His work centres the disease on genetics, and is disrupting public stereotypes and assumptions around how people develop type 2 diabetes.
“In the general population, most people will become insulin resistant as a result of weight gain, but the threshold at which it happens will vary from person to person,” he says. “And that threshold is, to a large extent, determined genetically.”
Dash’s research focuses on finding the genetic factors that make people prone to obesity and insulin resistance, which then affect their likelihood of developing type 2 or high blood glucose levels.
“There can be different conditions that lead to high blood glucose”
“There can be different conditions that lead to high blood glucose, such as if a person is insulin resistant, if they don’t make enough insulin or a combination of the two,” he explains.
Dash completed his clinical training and a PhD in the genetics of insulin resistance at the University of Cambridge.
In 2011, he came to the University of Toronto to join the Banting & Best Diabetes Centre and complete a four-year postdoctoral fellowship in Professor Gary Lewis’ lab.
Dash pursued this fellowship because he was interested in learning more about how the gut produces fat, a complex process regulated by diet and various hormones, and in better understanding metabolic disease.
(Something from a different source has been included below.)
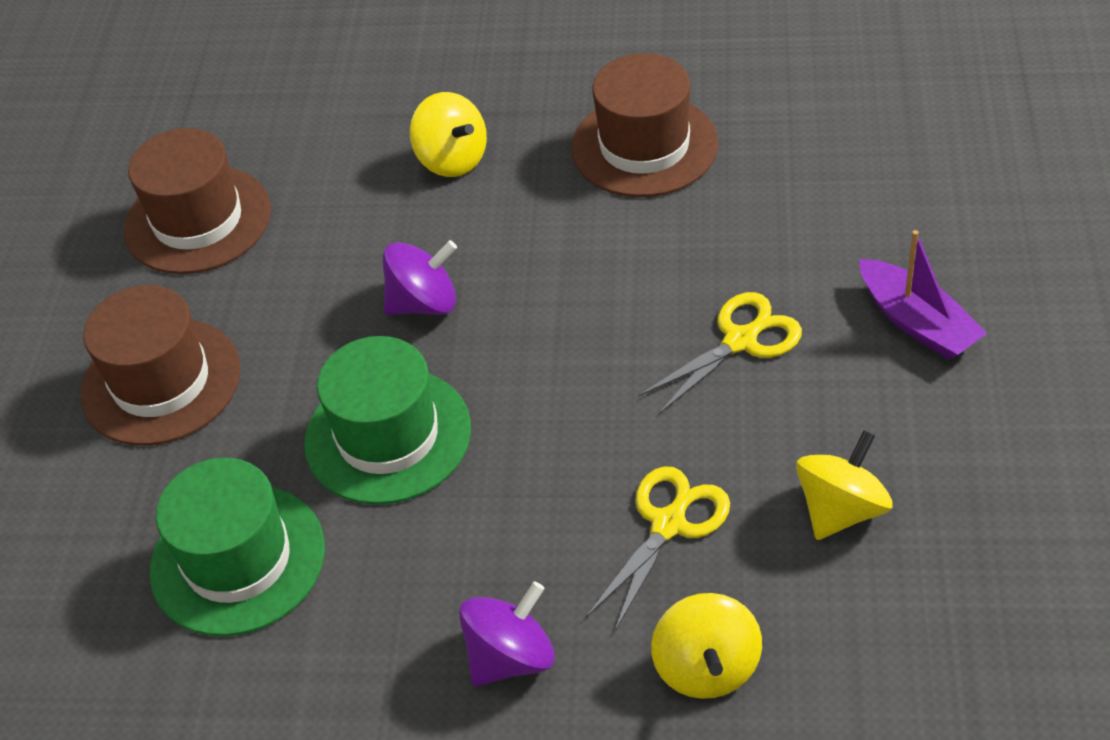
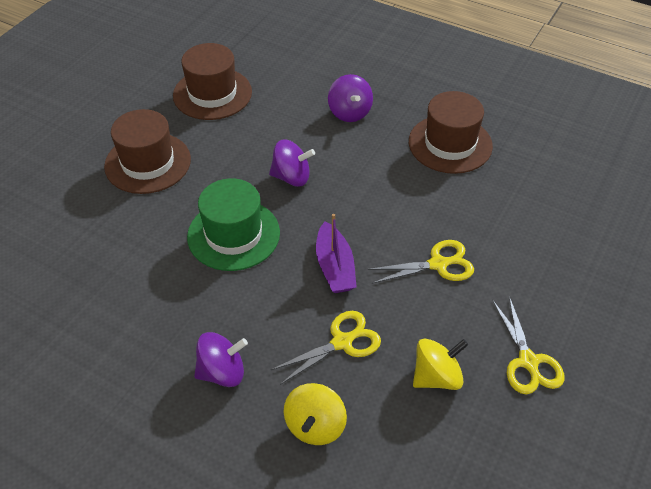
camera: 20 degrees right, 0 degrees up
(237, 559) = (127, 263): green hat -> none
(452, 159) = (349, 112): yellow spinning top -> purple spinning top
(917, 322) = (540, 296): purple boat -> purple boat (335, 267)
(957, 426) = (528, 361): none -> yellow scissors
It’s a theme that has persisted in Dash’s work.
“Today, I’m still working to try to use genetics to better understand the different ways in which one can develop type 2 diabetes with weight gain, and whether this impacts how a patient responds to treatment,” he says. “This is important because it can potentially lead to more individualized treatment plans for patients.”
Part of tackling the public health crisis posed by the accelerating number of Canadians with type 2 is investigating the cause of the increase.
“There are definitely social components to whether someone develops type 2 diabetes. Our genes have not changed,” he says.
“The major challenge facing researchers like me is to try and understand what exactly predisposes people to develop type 2 diabetes. And then our job is to discern what the best treatment is.”
Part of the solution might mean suggesting that more patients explore bariatric surgery.
“Bariatric surgery is the most effective treatment for sustained weight loss, and it can actually cure type 2 diabetes in many people,” he says. “But if you look at the number of people in Canada who can potentially access bariatric surgery versus the number who actually have the procedure, there’s a large discrepancy.”
Dash notes that there is research indicating that there’s a stigma about people who choose to lose weight through bariatric surgery.
“It’s thought of as taking the easy way out,” he says. “That attitude contributes to people not having surgery. We need more progressive attitudes and a change in our approach.”
Satya Dash is an assistant professor with the Temerty Faculty of Medicine’s Department of Medicine and a staff physician in the division of endocrinology at Toronto General Hospital. He is also the medical director of the bariatric program at University Health Network.